From the passage on RNA polymerase III, extract word for word the part that runs from "Yeast, flies, and" up to and including "observe the results.".

Document section
* * * * *

A Key Enzyme
A new study has been able to extend the lifespan of worms and flies by inhibiting RNA polymerase III (Pol III). Since the enzyme is common to all animal species, including humans, researchers hope the discovery could lead to groundbreaking new therapies.
Researchers have long known that Pol III plays a key role in cell growth and the production of proteins, but recent insights revealed that when its activity was reduced during adulthood, the survival of yeast cells (as well as the longevity of flies and worms) could be extended by an average of 10 percent.
"We’ve uncovered a fundamental role for Pol III in adult flies and worms: its activity negatively impacts stem cell function, gut health and the animal’s survival," commented first author Danny Filer of the UCL Institute of Healthy Ageing, in a press release. "When we inhibit its activity, we can improve all these. As Pol III has the same structure and function across species, we think its role in mammals and humans warrants investigation as it may lead to important therapies."
Yeast, flies, and worms were selected for the study as they are not closely related, but all bear the enzyme. Various techniques, including insertional mutagenesis and RNA mediated interference, were used to inhibit Pol III and observe the results.
When it was inhibited in the gut of flies and worms, they lived longer. This was also the case when it was inhibited in only the flies' intestinal stem cells.

* * * * *

Data records
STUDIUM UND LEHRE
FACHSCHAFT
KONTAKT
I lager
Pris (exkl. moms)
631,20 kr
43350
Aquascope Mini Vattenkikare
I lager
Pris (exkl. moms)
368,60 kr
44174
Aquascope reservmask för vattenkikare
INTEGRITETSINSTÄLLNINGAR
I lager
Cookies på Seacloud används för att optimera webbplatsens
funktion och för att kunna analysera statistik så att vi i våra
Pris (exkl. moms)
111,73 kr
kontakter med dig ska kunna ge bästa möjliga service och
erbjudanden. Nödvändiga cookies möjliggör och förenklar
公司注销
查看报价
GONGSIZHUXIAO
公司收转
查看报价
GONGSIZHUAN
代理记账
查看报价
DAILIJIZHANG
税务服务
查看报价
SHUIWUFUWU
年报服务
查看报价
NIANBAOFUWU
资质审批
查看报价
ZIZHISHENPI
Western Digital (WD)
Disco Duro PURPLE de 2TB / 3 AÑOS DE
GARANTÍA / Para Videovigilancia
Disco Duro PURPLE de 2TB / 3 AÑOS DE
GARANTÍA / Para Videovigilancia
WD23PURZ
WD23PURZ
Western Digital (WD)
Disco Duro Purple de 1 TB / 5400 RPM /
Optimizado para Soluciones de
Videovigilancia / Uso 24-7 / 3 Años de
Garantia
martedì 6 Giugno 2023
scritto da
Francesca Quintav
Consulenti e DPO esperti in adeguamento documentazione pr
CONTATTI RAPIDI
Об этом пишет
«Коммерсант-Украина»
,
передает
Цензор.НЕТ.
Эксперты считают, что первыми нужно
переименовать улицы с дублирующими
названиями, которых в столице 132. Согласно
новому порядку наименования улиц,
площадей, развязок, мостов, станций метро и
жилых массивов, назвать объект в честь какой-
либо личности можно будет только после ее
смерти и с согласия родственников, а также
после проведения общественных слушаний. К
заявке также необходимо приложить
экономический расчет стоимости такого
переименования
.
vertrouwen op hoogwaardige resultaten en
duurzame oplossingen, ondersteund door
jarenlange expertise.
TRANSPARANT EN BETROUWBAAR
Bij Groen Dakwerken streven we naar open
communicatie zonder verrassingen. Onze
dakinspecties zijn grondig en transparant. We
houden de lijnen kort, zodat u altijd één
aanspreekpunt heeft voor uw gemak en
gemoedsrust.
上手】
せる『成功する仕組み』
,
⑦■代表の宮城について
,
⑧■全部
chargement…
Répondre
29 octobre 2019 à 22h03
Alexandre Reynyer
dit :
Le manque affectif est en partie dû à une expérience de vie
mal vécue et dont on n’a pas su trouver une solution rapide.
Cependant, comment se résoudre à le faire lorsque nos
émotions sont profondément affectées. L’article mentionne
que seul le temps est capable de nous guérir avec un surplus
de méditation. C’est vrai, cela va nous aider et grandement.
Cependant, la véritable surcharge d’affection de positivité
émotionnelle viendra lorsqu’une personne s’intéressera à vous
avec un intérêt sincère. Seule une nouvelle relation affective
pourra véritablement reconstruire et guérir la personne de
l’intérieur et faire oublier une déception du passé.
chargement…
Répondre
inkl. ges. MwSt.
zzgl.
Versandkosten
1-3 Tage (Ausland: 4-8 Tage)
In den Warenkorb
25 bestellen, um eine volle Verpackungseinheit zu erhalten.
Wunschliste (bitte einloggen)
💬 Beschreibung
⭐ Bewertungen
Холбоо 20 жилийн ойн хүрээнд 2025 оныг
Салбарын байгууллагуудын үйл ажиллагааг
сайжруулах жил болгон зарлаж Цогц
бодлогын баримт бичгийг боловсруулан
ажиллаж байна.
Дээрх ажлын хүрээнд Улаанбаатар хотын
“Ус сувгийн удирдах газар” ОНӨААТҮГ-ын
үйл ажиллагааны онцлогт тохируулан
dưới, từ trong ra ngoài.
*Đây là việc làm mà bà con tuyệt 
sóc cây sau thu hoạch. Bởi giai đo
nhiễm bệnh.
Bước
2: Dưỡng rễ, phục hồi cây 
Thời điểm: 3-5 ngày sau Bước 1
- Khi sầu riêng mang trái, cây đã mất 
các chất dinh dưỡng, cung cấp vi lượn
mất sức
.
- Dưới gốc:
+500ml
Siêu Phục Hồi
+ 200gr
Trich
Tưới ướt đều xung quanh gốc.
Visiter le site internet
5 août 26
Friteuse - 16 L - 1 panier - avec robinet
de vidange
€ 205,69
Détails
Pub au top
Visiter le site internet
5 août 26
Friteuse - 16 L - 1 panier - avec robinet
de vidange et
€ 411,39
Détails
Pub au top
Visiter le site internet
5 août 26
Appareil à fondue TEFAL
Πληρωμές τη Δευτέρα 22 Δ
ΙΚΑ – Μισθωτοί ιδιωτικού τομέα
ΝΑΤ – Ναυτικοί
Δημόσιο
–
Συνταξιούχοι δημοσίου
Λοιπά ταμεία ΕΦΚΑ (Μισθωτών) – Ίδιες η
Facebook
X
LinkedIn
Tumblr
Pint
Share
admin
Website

* * * * *

Output
Yeast, flies, and worms were selected for the study as they are not closely related, but all bear the enzyme. Various techniques, including insertional mutagenesis and RNA mediated interference, were used to inhibit Pol III and observe the results.